▶ WORK INSTRUCTIONS
Please return each line of the records below that contains the word "pour", copied in full.

▶ GIVEN RECORDS
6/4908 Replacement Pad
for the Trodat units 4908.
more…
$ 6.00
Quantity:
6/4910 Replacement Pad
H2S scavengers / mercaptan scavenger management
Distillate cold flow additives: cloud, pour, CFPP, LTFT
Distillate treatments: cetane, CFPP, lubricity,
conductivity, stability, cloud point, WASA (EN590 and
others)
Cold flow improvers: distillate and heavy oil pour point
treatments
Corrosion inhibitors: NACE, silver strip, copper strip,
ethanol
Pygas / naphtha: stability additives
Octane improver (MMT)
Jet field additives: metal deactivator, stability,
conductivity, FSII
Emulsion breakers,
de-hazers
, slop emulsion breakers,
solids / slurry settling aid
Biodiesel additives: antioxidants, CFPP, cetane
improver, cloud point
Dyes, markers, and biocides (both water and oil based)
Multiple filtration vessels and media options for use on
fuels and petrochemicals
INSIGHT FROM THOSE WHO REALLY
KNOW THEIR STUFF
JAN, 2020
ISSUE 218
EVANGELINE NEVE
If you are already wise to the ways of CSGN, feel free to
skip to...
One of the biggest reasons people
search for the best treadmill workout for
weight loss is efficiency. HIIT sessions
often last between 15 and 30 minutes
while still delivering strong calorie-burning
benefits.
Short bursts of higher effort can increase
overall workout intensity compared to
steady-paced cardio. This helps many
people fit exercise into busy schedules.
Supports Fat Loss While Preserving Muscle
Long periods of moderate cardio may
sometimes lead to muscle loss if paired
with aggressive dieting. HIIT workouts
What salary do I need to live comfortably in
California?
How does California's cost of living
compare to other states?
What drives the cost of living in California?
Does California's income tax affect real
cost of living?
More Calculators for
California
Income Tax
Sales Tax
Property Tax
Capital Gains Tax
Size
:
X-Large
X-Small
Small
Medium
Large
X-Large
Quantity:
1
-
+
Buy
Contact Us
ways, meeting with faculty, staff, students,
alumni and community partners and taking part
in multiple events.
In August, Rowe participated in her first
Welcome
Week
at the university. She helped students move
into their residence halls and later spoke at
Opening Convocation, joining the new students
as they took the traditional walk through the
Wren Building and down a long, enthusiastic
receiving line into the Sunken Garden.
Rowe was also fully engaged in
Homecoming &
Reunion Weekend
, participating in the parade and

▶ WRITTEN SOLUTION
Distillate cold flow additives: cloud, pour, CFPP, LTFT
Cold flow improvers: distillate and heavy oil pour point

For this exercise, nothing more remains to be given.